Once again I would like to thank everyone for their patience and participation. A new year and a new set of complications but the analysis is done and the report is published. Since publishing last year’s report I have received a lot of feedback, public and private. Some of it has been great and led to some improvements this year. Some of it was valid critique that I found helpful. Some of it was less than polite. So this year, I wanted to address some of common questions, accusations, and comments up front. I apologize in advance for my frustration, I assure you it is only pointed at the worst of what has been directed at me. So without further ado:

  1. Is this report high quality research?
  2. Will you be publishing the raw data?
  3. Should I trust the results
  4. Do the results reflect your political bias?
  5. Do you really believe the numbers are accurate?
  6. Will you be doing this again in the future?

Is this report high quality research?

No. Not by a long shot and it may help if I provide a self-critique to explain, though I am not an expert on this. There are a number of characteristics that compose high quality research and this survey report fails most of them.

First, the author. High quality research usually involves multiple highly qualified researchers who have advanced degrees, training, expertise, experience in the field, and at least one with prior publication. This report has one author, me, a huge red flag. I have a BS in Technical Management which is unrelated to statistics, machine learning, economics, or compensation structures. I have no prior published research to establish credibility in the area. Additionally, there is no public evidence of my experience with any of these topics.

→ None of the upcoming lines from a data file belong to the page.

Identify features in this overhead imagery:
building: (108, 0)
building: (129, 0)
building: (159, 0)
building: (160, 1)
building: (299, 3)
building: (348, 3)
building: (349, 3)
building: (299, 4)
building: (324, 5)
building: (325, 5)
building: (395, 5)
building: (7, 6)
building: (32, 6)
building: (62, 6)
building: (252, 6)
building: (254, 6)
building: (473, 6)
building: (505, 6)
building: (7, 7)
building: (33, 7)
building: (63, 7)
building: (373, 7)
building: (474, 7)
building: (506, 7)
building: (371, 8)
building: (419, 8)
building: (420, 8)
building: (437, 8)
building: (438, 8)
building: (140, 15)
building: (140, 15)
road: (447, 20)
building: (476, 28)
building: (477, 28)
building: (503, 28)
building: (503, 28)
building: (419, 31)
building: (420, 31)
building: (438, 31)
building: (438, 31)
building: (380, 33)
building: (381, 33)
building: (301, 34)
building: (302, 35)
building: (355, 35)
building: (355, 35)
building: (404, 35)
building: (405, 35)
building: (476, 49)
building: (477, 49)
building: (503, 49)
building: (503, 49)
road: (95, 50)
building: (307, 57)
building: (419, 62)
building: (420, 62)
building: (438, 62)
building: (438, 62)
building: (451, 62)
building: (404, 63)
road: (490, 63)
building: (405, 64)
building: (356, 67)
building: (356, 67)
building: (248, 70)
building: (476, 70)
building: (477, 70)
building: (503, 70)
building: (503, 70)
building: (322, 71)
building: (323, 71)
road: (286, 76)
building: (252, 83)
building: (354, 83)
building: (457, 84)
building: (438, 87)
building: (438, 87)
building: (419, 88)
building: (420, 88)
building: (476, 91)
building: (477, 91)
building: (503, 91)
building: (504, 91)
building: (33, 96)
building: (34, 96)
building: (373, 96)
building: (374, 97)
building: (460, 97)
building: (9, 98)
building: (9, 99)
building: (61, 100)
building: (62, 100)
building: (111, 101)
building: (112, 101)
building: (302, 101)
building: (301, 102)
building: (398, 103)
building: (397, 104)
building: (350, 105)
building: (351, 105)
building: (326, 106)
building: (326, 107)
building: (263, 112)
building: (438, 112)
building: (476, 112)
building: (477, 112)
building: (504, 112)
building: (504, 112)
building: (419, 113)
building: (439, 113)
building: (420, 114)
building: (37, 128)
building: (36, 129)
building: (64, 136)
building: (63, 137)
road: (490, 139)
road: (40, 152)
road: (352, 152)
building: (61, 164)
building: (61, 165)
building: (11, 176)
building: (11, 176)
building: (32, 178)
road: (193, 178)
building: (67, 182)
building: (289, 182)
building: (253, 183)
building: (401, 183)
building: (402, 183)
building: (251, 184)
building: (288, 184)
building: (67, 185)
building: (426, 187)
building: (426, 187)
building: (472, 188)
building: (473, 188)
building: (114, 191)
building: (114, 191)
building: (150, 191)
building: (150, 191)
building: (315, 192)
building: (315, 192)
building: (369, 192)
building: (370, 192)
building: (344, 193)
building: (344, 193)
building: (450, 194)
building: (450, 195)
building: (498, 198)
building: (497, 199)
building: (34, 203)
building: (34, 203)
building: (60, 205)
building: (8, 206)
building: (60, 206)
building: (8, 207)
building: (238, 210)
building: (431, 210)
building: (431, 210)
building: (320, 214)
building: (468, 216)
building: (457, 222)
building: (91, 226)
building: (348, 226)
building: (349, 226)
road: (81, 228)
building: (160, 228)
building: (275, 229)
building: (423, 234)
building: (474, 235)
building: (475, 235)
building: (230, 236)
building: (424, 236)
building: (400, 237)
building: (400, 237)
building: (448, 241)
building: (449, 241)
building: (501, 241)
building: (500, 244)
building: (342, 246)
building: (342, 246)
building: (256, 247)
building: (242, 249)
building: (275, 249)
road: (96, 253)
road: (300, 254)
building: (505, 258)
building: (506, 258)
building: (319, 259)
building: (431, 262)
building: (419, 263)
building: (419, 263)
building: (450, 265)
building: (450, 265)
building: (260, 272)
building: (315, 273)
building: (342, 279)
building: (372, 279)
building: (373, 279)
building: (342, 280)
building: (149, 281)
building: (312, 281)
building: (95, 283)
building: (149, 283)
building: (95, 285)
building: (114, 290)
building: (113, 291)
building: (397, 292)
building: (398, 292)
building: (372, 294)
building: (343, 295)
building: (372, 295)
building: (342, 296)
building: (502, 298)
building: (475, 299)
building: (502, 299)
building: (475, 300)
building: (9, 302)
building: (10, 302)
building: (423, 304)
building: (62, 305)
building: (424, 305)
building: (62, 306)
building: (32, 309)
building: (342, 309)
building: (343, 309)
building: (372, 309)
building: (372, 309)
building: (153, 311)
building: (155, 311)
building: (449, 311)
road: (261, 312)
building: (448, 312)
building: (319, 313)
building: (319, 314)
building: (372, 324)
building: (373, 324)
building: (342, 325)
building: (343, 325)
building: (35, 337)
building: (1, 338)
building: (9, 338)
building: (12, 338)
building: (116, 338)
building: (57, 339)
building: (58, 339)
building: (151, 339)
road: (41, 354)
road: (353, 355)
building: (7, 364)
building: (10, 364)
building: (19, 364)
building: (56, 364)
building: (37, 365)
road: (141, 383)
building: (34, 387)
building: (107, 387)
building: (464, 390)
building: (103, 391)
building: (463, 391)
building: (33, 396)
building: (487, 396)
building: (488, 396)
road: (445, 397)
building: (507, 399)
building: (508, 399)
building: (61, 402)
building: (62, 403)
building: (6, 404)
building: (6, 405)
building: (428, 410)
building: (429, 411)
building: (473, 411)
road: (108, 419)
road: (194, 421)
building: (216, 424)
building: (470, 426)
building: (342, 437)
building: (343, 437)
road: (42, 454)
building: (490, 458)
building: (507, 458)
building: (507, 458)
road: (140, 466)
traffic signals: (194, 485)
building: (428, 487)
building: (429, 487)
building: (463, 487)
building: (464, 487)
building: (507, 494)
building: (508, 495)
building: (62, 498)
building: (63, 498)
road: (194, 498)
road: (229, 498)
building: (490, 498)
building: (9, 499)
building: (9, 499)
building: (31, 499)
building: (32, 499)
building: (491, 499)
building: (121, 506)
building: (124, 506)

Second, peer review. High quality research is published to reputable peer reviewed journals where qualified experts other than the authors review the data and findings. This report was published on a private blog, a huge red flag.

Third, citations. High quality research cites high quality research and is cited by high quality research. Although this report mentions other studies it does not cite them and I am unaware of any high quality research citing my work as a source. Another huge red flag.

Fourth, methods. Although using machine learning in research to find patterns and correlations is becoming more prevalent, if I were performing this method manually most statisticians would refer to it as p-hacking or data dredging. That’s basically where you dig through large piles of data hunting for statistical significance. High quality research has a hypothesis and uses statistical methods to prove the hypothesis or the null-hypothesis. This is how randomized control trials (RCT) are performed.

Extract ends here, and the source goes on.